I looked down at myself. "Well, close."

"I always knew you were different Link. I always knew you would leave us someday."

"I haven't left you, I'm still here! Saria…"

"Here, take this." A green medallion appeared in front of Saria and drifted over to me. I took it in my hand, and felt a strange warmth spread through me. I felt refreshed, and stronger than before.

"That is the Forest Medallion," Saria told me. "With it, I join my power with yours."

I squeezed the Medallion in my hand. "Thank you."

Saria smiled, and then the light filled my vision once more. In that transition period between leaving one place and appearing in another, I heard Saria's voice. "Saria will always be…your friend..."

When the light cleared I was standing in the clearing in front of the remains of the Great Deku Tree. Great, now I was really depressed. I stood there for a moment and just stared. Then I noticed something. A little sprout, poking its head out of the ground at my feet. I bent over it and brushed a few grains of dirt off of the leaves.

Then it started to shake, and burst out of the ground with such force that it threw me flat on my back.

"Hi!" the little tree said. "I'm the Deku Tree Sprout!"

"Deku Tree Sprout?"

"Yes?"

"Cool!" Suddenly, things were looking brighter. "So you're, like, the Great Deku Tree's kid or something, right?"

"I'm, like, the Great Deku Tree reborn," the Sprout corrected. "Which means I know everything the Great Deku Tree knew.
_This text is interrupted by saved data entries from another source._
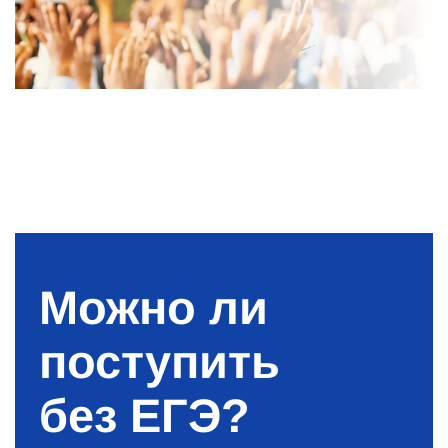
Можно ли
поступить
без ЕГЭ?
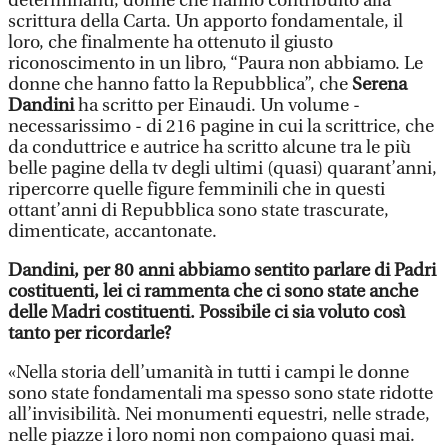
determinanti, donne che hanno contribuito alla
scrittura della Carta. Un apporto fondamentale, il
loro, che finalmente ha ottenuto il giusto
riconoscimento in un libro, “Paura non abbiamo. Le
donne che hanno fatto la Repubblica”, che
Serena
Dandini
ha scritto per Einaudi. Un volume -
necessarissimo - di 216 pagine in cui la scrittrice, che
da conduttrice e autrice ha scritto alcune tra le più
belle pagine della tv degli ultimi (quasi) quarant’anni,
ripercorre quelle figure femminili che in questi
ottant’anni di Repubblica sono state trascurate,
dimenticate, accantonate.
Dandini, per 80 anni abbiamo sentito parlare di Padri
costituenti, lei ci rammenta che ci sono state anche
delle Madri costituenti. Possibile ci sia voluto così
tanto per ricordarle?
«Nella storia dell’umanità in tutti i campi le donne
sono state fondamentali ma spesso sono state ridotte
all’invisibilità. Nei monumenti equestri, nelle strade,
nelle piazze i loro nomi non compaiono quasi mai.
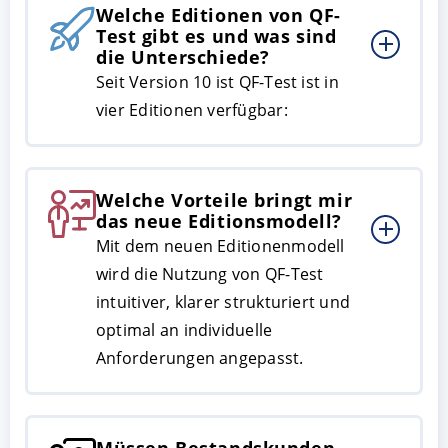
Welche Editionen von QF-
Test gibt es und was sind
die Unterschiede?
Seit Version 10 ist QF-Test ist in
vier Editionen verfügbar:
Welche Vorteile bringt mir
das neue Editionsmodell?
AKZEPTIEREN
KONFIGURIEREN
A
Mit dem neuen Editionenmodell
wird die Nutzung von QF-Test
intuitiver, klarer strukturiert und
Impressum
|
Datenschutz
optimal an individuelle
Anforderungen angepasst.
Müssen Bestandskunden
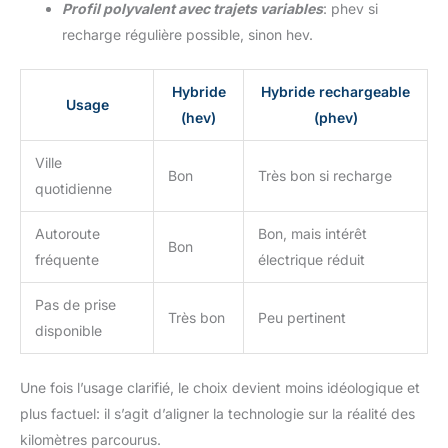
Profil polyvalent avec trajets variables
: phev si
recharge régulière possible, sinon hev.
Hybride
Hybride rechargeable
Usage
(hev)
(phev)
Ville
Bon
Très bon si recharge
quotidienne
Autoroute
Bon, mais intérêt
Bon
fréquente
électrique réduit
Pas de prise
Très bon
Peu pertinent
disponible
Une fois l’usage clarifié, le choix devient moins idéologique et
plus factuel: il s’agit d’aligner la technologie sur la réalité des
kilomètres parcourus.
And that reminds me, have you seen your old friends? None of them recognized you with your grown-up body, did they? That's because the Kokiri never grow up, even after seven years, they're still kids! You must be wondering why only you have grown up! Well, as you might have already guessed, you are not a Kokiri! You are actually a Hylian! I am happy to finally reveal this secret to you!"

I goggled.

"Some time ago, before the King of Hyrule unified this country, there was a fierce war in our world. One day, to escape from the fires of the war, a Hylian mother and her baby boy entered this forbidden forest. The mother was gravely injured... Her only choice was to entrust the child to the Deku Tree, the guardian spirit of the forest. The Deku Tree could sense that this was a child of destiny, whose fate would affect the entire world, so he took him into the forest. After the mother passed away, the baby was raised as a Kokiri. And now, finally, the day of destiny has come!

"You are a Hylian, and were always bound to leave this forest. And now... You have learned your own destiny... So you know what you must do... That's right... You must save the land of Hyrule! Now, Link, break the curses on all of the Temples, and return peace to Hyrule!"

I nodded blankly and left.

So. I was an orphan. My whole life had been a lie.

I've got to tell you, that's not a good feeling.